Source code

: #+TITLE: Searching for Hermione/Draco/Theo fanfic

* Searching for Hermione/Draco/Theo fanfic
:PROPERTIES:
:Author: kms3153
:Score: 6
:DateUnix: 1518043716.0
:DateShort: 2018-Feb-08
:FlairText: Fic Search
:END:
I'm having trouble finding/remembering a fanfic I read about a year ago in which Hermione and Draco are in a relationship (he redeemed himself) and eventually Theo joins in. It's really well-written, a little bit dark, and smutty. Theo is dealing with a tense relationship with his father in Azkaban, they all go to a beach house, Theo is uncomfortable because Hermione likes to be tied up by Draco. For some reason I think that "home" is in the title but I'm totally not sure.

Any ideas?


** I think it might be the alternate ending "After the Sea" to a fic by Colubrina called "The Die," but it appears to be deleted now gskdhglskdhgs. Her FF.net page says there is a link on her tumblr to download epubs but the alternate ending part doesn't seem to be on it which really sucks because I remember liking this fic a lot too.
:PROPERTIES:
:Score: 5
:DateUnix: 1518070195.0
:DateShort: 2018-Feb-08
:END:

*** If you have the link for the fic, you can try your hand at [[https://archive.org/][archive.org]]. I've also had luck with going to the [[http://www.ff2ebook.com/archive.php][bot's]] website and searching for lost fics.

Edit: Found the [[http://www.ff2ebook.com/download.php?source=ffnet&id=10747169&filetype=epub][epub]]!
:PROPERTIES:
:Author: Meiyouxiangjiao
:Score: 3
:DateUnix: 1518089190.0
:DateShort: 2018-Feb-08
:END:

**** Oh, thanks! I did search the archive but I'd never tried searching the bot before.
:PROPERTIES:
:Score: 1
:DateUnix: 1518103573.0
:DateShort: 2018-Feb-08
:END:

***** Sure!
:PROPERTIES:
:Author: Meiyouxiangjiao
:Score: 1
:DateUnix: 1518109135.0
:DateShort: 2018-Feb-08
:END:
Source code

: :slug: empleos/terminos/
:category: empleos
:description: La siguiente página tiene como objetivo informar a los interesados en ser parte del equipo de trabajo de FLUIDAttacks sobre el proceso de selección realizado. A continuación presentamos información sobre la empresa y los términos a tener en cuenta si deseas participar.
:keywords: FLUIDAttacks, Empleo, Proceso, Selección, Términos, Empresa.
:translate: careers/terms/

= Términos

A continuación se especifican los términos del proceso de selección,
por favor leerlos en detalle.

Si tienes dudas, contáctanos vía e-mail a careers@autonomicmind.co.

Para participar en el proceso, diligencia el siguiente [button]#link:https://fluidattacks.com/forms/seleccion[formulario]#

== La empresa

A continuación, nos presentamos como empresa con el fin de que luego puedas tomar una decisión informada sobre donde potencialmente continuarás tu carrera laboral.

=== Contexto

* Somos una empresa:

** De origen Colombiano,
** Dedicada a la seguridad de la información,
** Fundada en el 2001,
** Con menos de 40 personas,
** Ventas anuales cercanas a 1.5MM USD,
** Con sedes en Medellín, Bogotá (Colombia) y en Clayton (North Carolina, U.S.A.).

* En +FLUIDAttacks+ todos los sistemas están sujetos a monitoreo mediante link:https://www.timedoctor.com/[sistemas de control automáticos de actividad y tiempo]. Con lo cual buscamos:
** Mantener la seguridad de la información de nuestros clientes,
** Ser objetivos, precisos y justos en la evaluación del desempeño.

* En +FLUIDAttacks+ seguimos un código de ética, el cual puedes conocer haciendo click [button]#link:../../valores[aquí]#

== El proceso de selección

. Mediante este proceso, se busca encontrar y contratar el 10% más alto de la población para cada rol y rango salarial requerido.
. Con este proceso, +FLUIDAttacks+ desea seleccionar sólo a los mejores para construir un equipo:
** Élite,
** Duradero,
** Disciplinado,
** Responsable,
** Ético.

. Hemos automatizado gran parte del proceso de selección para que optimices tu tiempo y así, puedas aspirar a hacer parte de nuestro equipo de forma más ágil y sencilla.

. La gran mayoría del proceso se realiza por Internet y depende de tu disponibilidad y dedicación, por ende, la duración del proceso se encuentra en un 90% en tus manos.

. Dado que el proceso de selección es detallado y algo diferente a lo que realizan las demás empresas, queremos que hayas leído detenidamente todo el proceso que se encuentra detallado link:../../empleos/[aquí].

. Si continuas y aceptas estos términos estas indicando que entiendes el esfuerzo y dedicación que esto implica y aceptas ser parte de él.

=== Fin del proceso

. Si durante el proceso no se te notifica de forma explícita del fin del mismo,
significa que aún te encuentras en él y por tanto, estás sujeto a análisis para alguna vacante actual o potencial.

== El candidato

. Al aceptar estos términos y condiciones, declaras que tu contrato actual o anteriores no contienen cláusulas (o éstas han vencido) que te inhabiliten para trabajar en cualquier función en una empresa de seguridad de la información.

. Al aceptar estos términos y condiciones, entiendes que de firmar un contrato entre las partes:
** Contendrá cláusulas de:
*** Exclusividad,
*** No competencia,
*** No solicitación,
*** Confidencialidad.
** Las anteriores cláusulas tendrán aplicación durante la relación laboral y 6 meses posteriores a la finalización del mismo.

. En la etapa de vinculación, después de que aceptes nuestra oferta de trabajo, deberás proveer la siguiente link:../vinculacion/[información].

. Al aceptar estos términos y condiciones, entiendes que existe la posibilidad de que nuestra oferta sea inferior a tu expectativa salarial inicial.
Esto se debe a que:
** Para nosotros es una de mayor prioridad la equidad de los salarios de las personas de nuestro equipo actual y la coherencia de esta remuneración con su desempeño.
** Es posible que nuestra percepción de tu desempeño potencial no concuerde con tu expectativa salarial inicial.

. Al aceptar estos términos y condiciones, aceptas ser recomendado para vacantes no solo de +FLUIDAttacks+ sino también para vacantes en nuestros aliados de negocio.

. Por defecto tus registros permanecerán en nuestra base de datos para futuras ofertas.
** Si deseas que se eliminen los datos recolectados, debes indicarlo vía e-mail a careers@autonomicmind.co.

-*-*-

* The task:
All of the records must be retyped exactly as they are.

* Solution for this problem:
Source code

: #+TITLE: Searching for Hermione/Draco/Theo fanfic

* Searching for Hermione/Draco/Theo fanfic
:PROPERTIES:
:Author: kms3153
:Score: 6
:DateUnix: 1518043716.0
:DateShort: 2018-Feb-08
:FlairText: Fic Search
:END:
I'm having trouble finding/remembering a fanfic I read about a year ago in which Hermione and Draco are in a relationship (he redeemed himself) and eventually Theo joins in. It's really well-written, a little bit dark, and smutty. Theo is dealing with a tense relationship with his father in Azkaban, they all go to a beach house, Theo is uncomfortable because Hermione likes to be tied up by Draco. For some reason I think that "home" is in the title but I'm totally not sure.

Any ideas?


** I think it might be the alternate ending "After the Sea" to a fic by Colubrina called "The Die," but it appears to be deleted now gskdhglskdhgs. Her FF.net page says there is a link on her tumblr to download epubs but the alternate ending part doesn't seem to be on it which really sucks because I remember liking this fic a lot too.
:PROPERTIES:
:Score: 5
:DateUnix: 1518070195.0
:DateShort: 2018-Feb-08
:END:

*** If you have the link for the fic, you can try your hand at [[https://archive.org/][archive.org]]. I've also had luck with going to the [[http://www.ff2ebook.com/archive.php][bot's]] website and searching for lost fics.

Edit: Found the [[http://www.ff2ebook.com/download.php?source=ffnet&id=10747169&filetype=epub][epub]]!
:PROPERTIES:
:Author: Meiyouxiangjiao
:Score: 3
:DateUnix: 1518089190.0
:DateShort: 2018-Feb-08
:END:

**** Oh, thanks! I did search the archive but I'd never tried searching the bot before.
:PROPERTIES:
:Score: 1
:DateUnix: 1518103573.0
:DateShort: 2018-Feb-08
:END:

***** Sure!
:PROPERTIES:
:Author: Meiyouxiangjiao
:Score: 1
:DateUnix: 1518109135.0
:DateShort: 2018-Feb-08
:END:
Source code

: :slug: empleos/terminos/
:category: empleos
:description: La siguiente página tiene como objetivo informar a los interesados en ser parte del equipo de trabajo de FLUIDAttacks sobre el proceso de selección realizado. A continuación presentamos información sobre la empresa y los términos a tener en cuenta si deseas participar.
:keywords: FLUIDAttacks, Empleo, Proceso, Selección, Términos, Empresa.
:translate: careers/terms/

= Términos

A continuación se especifican los términos del proceso de selección,
por favor leerlos en detalle.

Si tienes dudas, contáctanos vía e-mail a careers@autonomicmind.co.

Para participar en el proceso, diligencia el siguiente [button]#link:https://fluidattacks.com/forms/seleccion[formulario]#

== La empresa

A continuación, nos presentamos como empresa con el fin de que luego puedas tomar una decisión informada sobre donde potencialmente continuarás tu carrera laboral.

=== Contexto

* Somos una empresa:

** De origen Colombiano,
** Dedicada a la seguridad de la información,
** Fundada en el 2001,
** Con menos de 40 personas,
** Ventas anuales cercanas a 1.5MM USD,
** Con sedes en Medellín, Bogotá (Colombia) y en Clayton (North Carolina, U.S.A.).

* En +FLUIDAttacks+ todos los sistemas están sujetos a monitoreo mediante link:https://www.timedoctor.com/[sistemas de control automáticos de actividad y tiempo]. Con lo cual buscamos:
** Mantener la seguridad de la información de nuestros clientes,
** Ser objetivos, precisos y justos en la evaluación del desempeño.

* En +FLUIDAttacks+ seguimos un código de ética, el cual puedes conocer haciendo click [button]#link:../../valores[aquí]#

== El proceso de selección

. Mediante este proceso, se busca encontrar y contratar el 10% más alto de la población para cada rol y rango salarial requerido.
. Con este proceso, +FLUIDAttacks+ desea seleccionar sólo a los mejores para construir un equipo:
** Élite,
** Duradero,
** Disciplinado,
** Responsable,
** Ético.

. Hemos automatizado gran parte del proceso de selección para que optimices tu tiempo y así, puedas aspirar a hacer parte de nuestro equipo de forma más ágil y sencilla.

. La gran mayoría del proceso se realiza por Internet y depende de tu disponibilidad y dedicación, por ende, la duración del proceso se encuentra en un 90% en tus manos.

. Dado que el proceso de selección es detallado y algo diferente a lo que realizan las demás empresas, queremos que hayas leído detenidamente todo el proceso que se encuentra detallado link:../../empleos/[aquí].

. Si continuas y aceptas estos términos estas indicando que entiendes el esfuerzo y dedicación que esto implica y aceptas ser parte de él.

=== Fin del proceso

. Si durante el proceso no se te notifica de forma explícita del fin del mismo,
significa que aún te encuentras en él y por tanto, estás sujeto a análisis para alguna vacante actual o potencial.

== El candidato

. Al aceptar estos términos y condiciones, declaras que tu contrato actual o anteriores no contienen cláusulas (o éstas han vencido) que te inhabiliten para trabajar en cualquier función en una empresa de seguridad de la información.

. Al aceptar estos términos y condiciones, entiendes que de firmar un contrato entre las partes:
** Contendrá cláusulas de:
*** Exclusividad,
*** No competencia,
*** No solicitación,
*** Confidencialidad.
** Las anteriores cláusulas tendrán aplicación durante la relación laboral y 6 meses posteriores a la finalización del mismo.

. En la etapa de vinculación, después de que aceptes nuestra oferta de trabajo, deberás proveer la siguiente link:../vinculacion/[información].

. Al aceptar estos términos y condiciones, entiendes que existe la posibilidad de que nuestra oferta sea inferior a tu expectativa salarial inicial.
Esto se debe a que:
** Para nosotros es una de mayor prioridad la equidad de los salarios de las personas de nuestro equipo actual y la coherencia de esta remuneración con su desempeño.
** Es posible que nuestra percepción de tu desempeño potencial no concuerde con tu expectativa salarial inicial.

. Al aceptar estos términos y condiciones, aceptas ser recomendado para vacantes no solo de +FLUIDAttacks+ sino también para vacantes en nuestros aliados de negocio.

. Por defecto tus registros permanecerán en nuestra base de datos para futuras ofertas.
** Si deseas que se eliminen los datos recolectados, debes indicarlo vía e-mail a careers@autonomicmind.co.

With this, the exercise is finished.